** Opening Supplied information block **

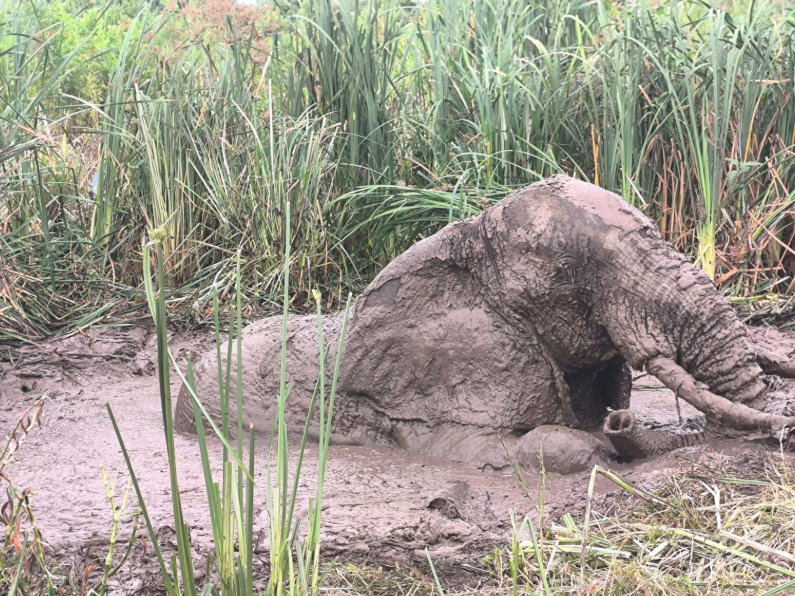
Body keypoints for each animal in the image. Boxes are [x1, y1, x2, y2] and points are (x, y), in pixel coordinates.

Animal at [175, 175, 795, 469]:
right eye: (569, 273)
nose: (623, 421)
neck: (471, 239)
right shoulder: (422, 407)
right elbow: (533, 447)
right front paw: (603, 443)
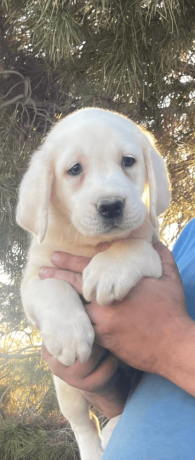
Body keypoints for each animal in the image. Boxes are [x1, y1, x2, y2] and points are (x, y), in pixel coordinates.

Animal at [16, 108, 170, 460]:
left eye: (128, 161)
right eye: (75, 169)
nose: (111, 206)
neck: (90, 246)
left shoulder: (154, 255)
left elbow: (130, 244)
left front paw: (107, 271)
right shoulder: (34, 279)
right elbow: (52, 287)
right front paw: (70, 334)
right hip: (67, 388)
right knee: (84, 424)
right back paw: (93, 449)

** Closing Supplied information block **

How to complete this task:
Print all the lines above exactly as they are, but without the pictures.

Written answer:
Body keypoints for each animal in the image. Boxes are [x1, y1, x2, y2] and points are (x, y), in pixel coordinates.

Animal at [175, 175, 795, 469]:
right eye: (569, 273)
nose: (623, 421)
neck: (471, 239)
right shoulder: (422, 407)
right elbow: (533, 447)
right front paw: (603, 443)
Body keypoints for each animal in the image. Boxes are [x1, y1, x2, y2] and points are (x, y), in pixel coordinates.

Animal at [16, 108, 170, 460]:
left eye: (128, 161)
right eye: (75, 169)
nose: (111, 206)
neck: (90, 246)
left shoulder: (154, 255)
left elbow: (130, 244)
left front paw: (107, 271)
right shoulder: (34, 279)
right elbow: (52, 287)
right front paw: (70, 334)
right hip: (67, 388)
right knee: (84, 424)
right back paw: (93, 449)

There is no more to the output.